The config maps each key to one or more named slots. A slot holds a SPARQL template injected into the matching [[slot]] placeholder:

identifiers.id:
  constraints: '?product ex:doi "{{value}}" .'
cites:
  federation: |
    @@with source=index
    SELECT ?product WHERE { ?product ex:cites <{{value}}> . }
    @@join ?product ?product type=inner

A request to ?filter=identifiers.id:10.1/x,cites:https://example.org/1 fills [[constraints]] and [[federation]]. Slot names are arbitrary; they only need to match the [[...]] placeholders in the operation’s #sparql. A template containing @@ directives triggers multi-source execution, so a parameter can reach a second endpoint without editing the spec. A key absent from the config is rejected; a key mapped to an empty slot map is accepted and adds no constraint.

Each parameter names its own config in its own handler, so one operation can drive several parameters from different files. The {{value}} placeholder is replaced with the filter value as received. Write the SPARQL delimiters you need directly in the template, such as "{{value}}" for a string literal or <{{value}}> for an IRI.

A slot can also select its template from the value, which validates the value against the listed set:

product_type:
  constraints:
    literature: "?product a ex:Article ."
    dataset: "?product a ex:Dataset ."

Overriding built-in parameters#

If a custom parameter has the same name as a built-in query parameter (filter, sort, require), the built-in behavior is disabled for that operation.

Format converters#

The #format field in an operation registers custom output formats. Each entry maps a format name to a function in the addon module, with an optional media type as a third comma-separated field.

#format xml,to_xml;turtle,to_turtle

The third field declares the media type for that format. It is reported in the OpenAPI document and used for content negotiation: a custom format is selectable via the Accept header, and listed in the OpenAPI response content, only when it declares a media type.

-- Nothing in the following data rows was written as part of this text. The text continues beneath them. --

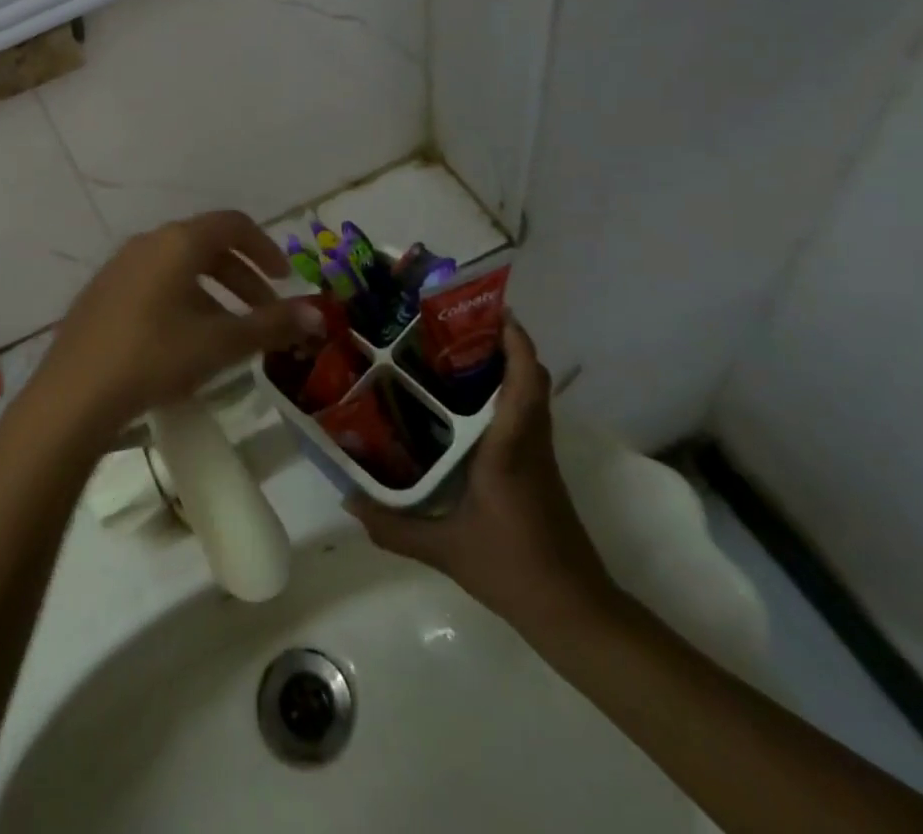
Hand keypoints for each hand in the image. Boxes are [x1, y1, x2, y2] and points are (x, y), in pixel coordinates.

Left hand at [31, 211, 323, 437]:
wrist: (75, 393)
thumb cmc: (155, 356)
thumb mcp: (220, 343)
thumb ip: (272, 325)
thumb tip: (318, 315)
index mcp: (178, 242)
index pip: (233, 224)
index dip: (265, 248)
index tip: (284, 281)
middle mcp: (148, 242)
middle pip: (207, 246)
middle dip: (243, 278)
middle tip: (264, 315)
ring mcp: (119, 266)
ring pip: (179, 267)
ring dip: (213, 292)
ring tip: (228, 334)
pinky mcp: (101, 292)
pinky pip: (153, 282)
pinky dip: (182, 299)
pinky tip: (183, 341)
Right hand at [346, 316, 617, 634]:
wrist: (575, 613)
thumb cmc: (513, 569)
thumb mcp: (446, 549)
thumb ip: (393, 526)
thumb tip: (347, 500)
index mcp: (510, 447)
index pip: (525, 381)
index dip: (515, 341)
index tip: (490, 309)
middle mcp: (530, 442)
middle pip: (531, 378)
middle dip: (503, 344)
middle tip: (454, 328)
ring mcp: (539, 457)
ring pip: (531, 396)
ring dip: (505, 368)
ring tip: (452, 356)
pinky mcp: (540, 472)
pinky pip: (525, 417)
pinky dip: (504, 397)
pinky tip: (463, 410)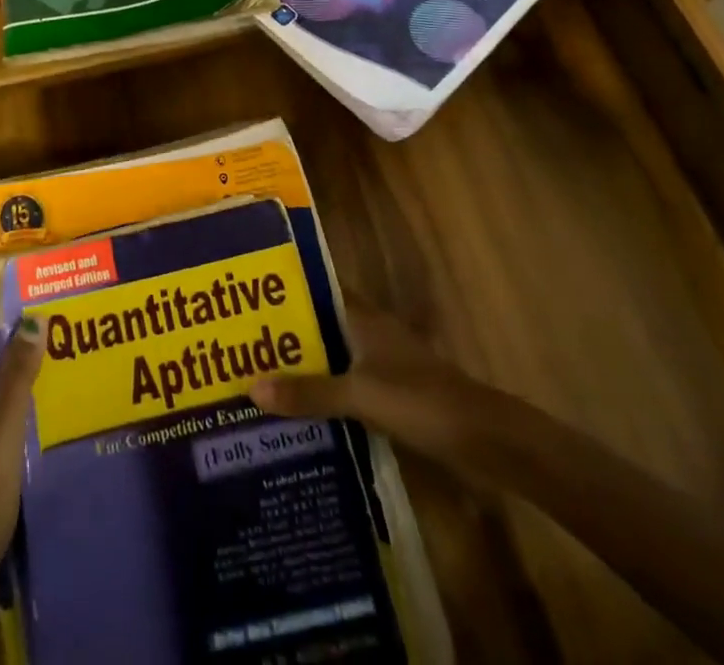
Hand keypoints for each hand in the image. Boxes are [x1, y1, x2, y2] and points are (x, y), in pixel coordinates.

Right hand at [251, 306, 526, 486]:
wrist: (483, 438)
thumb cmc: (421, 400)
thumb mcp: (361, 395)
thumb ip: (310, 392)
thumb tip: (250, 387)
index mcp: (362, 316)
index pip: (318, 287)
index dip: (287, 287)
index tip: (248, 289)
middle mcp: (369, 332)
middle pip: (320, 322)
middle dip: (286, 331)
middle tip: (240, 338)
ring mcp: (381, 363)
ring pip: (332, 354)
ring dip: (303, 363)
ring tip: (258, 374)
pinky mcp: (389, 393)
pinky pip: (344, 383)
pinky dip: (323, 390)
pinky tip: (299, 409)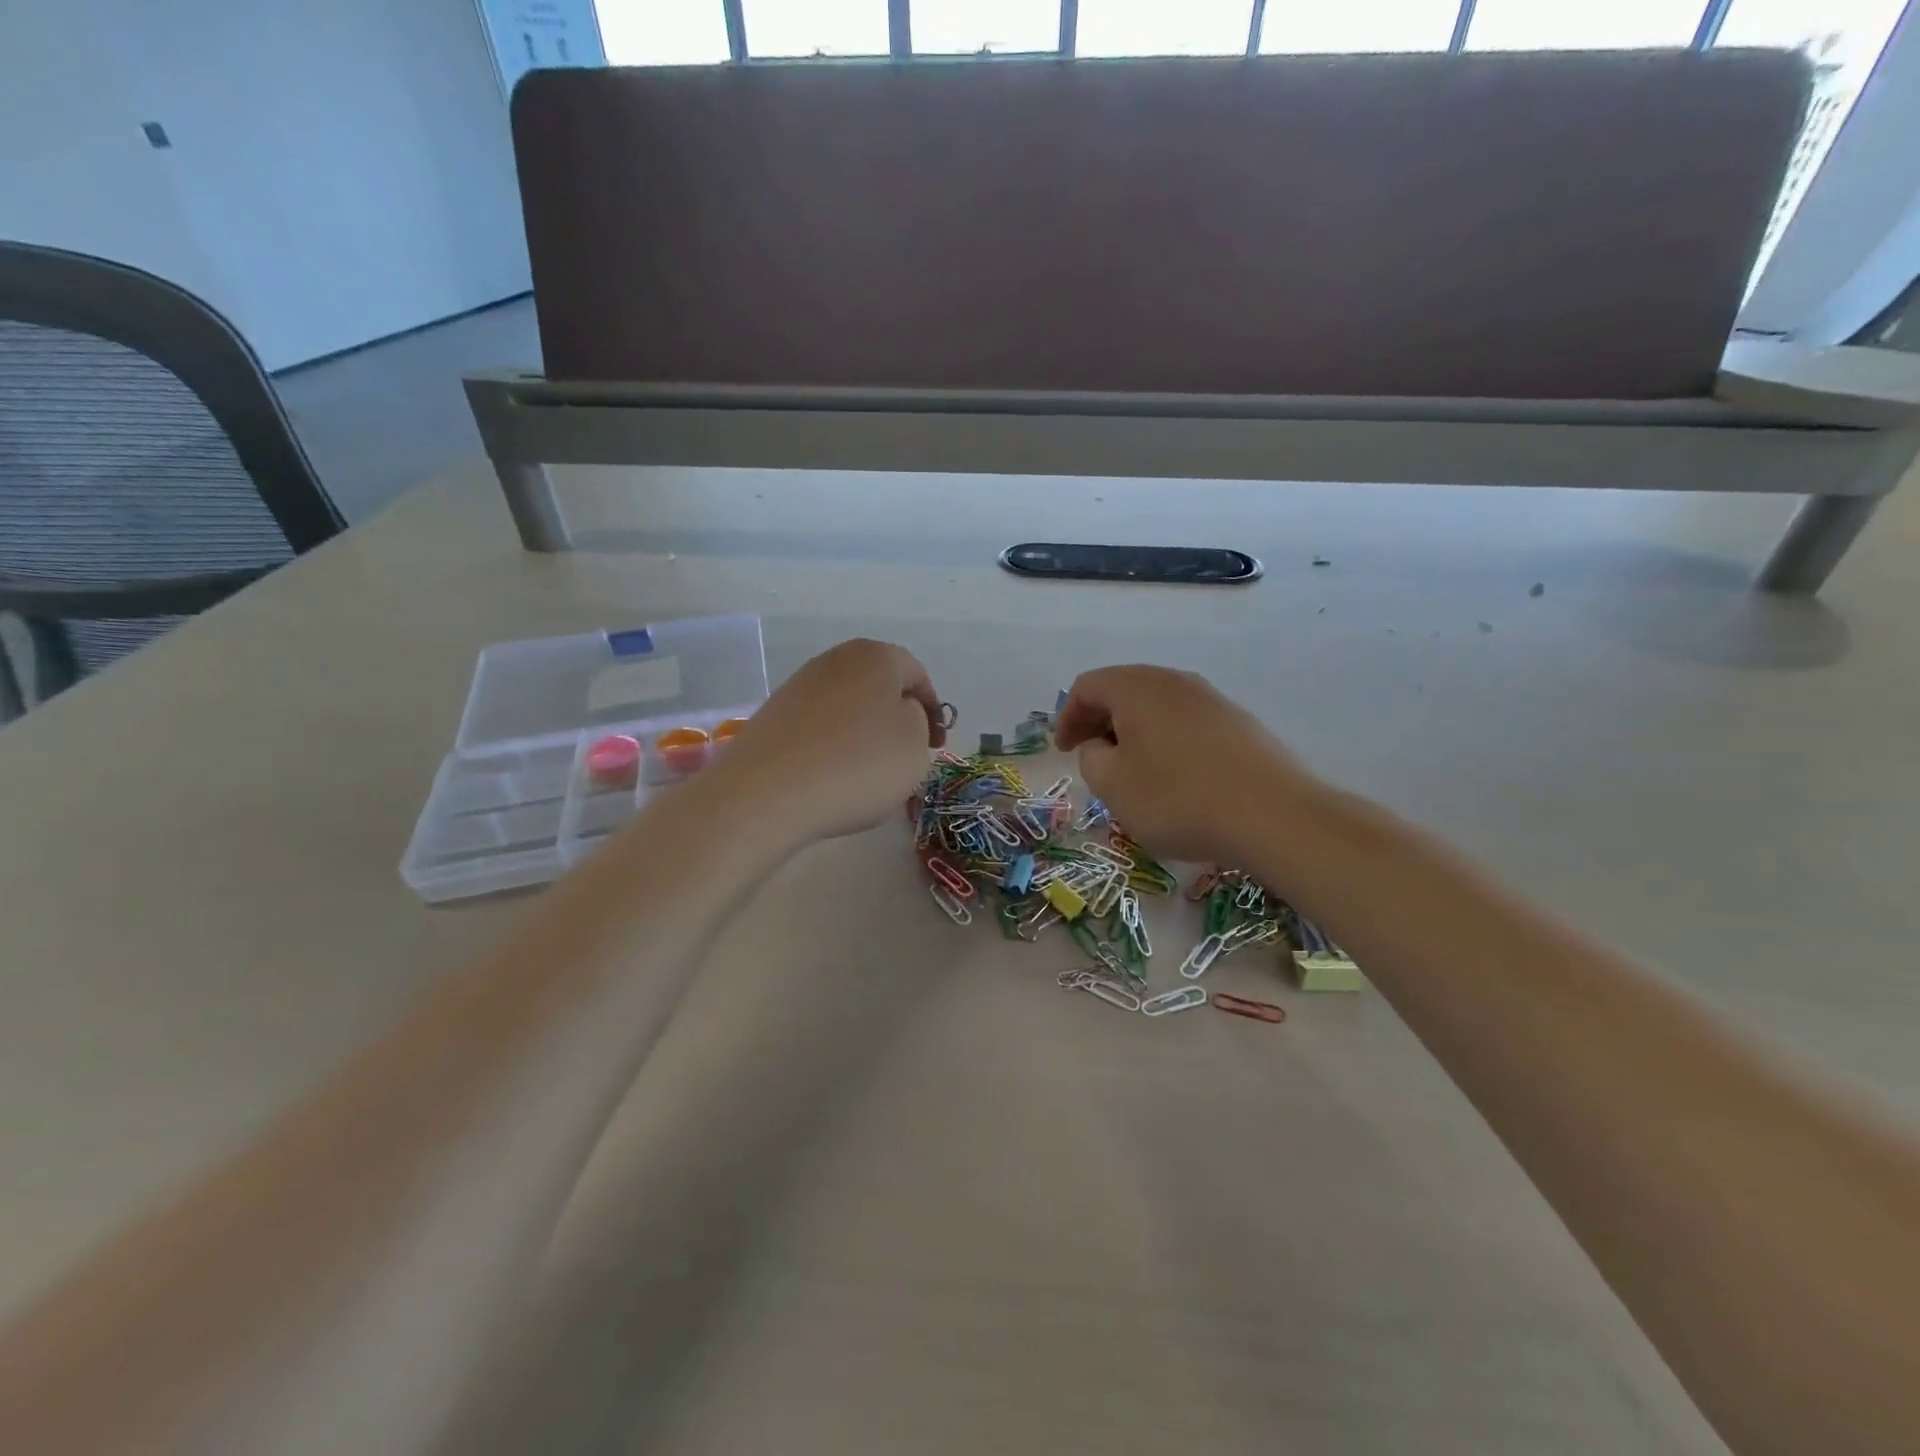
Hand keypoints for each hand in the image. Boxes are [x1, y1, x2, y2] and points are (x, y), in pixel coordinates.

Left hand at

#format skg_if,to_skg_if,application/ld+json

Without the third field a custom format is still reachable through ?format= and -f, but it has no media type, so it is not Accept-negotiable and does not appear in the OpenAPI response content.

The function receives the result as a CSV string and a request_url keyword argument:

def to_xml(csv_string, request_url=""):
    return xml_output

request_url is the absolute request URL, built from the API’s #base and the request path with its query string. When page and page_size are present, the URL includes them as-is (e.g., https://example.org/products?page=1&page_size=10).

Custom formats can change the number of entities in the output, for example by collapsing multiple CSV rows into a single object. Because of this, RAMOSE cannot determine the correct total item count or page boundaries in advance. When a custom format is configured, RAMOSE passes the full result set to the converter without slicing. The converter is responsible for counting entities, validating page bounds, slicing to the requested page, and embedding pagination metadata in the output.

These formats become available via ?format= in the query string and -f on the CLI.

Default format#

By default, operations return JSON when neither a ?format= parameter nor an Accept header selects a format. The #default_format field overrides this for a specific operation:

#format skg_if,to_skg_if
#default_format skg_if

With this configuration, requests that do not select a format use the to_skg_if converter. Clients can still request other formats explicitly (e.g., ?format=csv or ?format=json).

The value must be a format name registered in #format or one of the built-in formats (csv, json).

When #default_format is set to a custom format, the “Result fields type” section is not shown in the HTML documentation. The output structure of a custom converter typically does not match the tabular columns declared in #field_type, so displaying them would be misleading. The #field_type field is still required: it controls column selection, ordering, and type casting internally.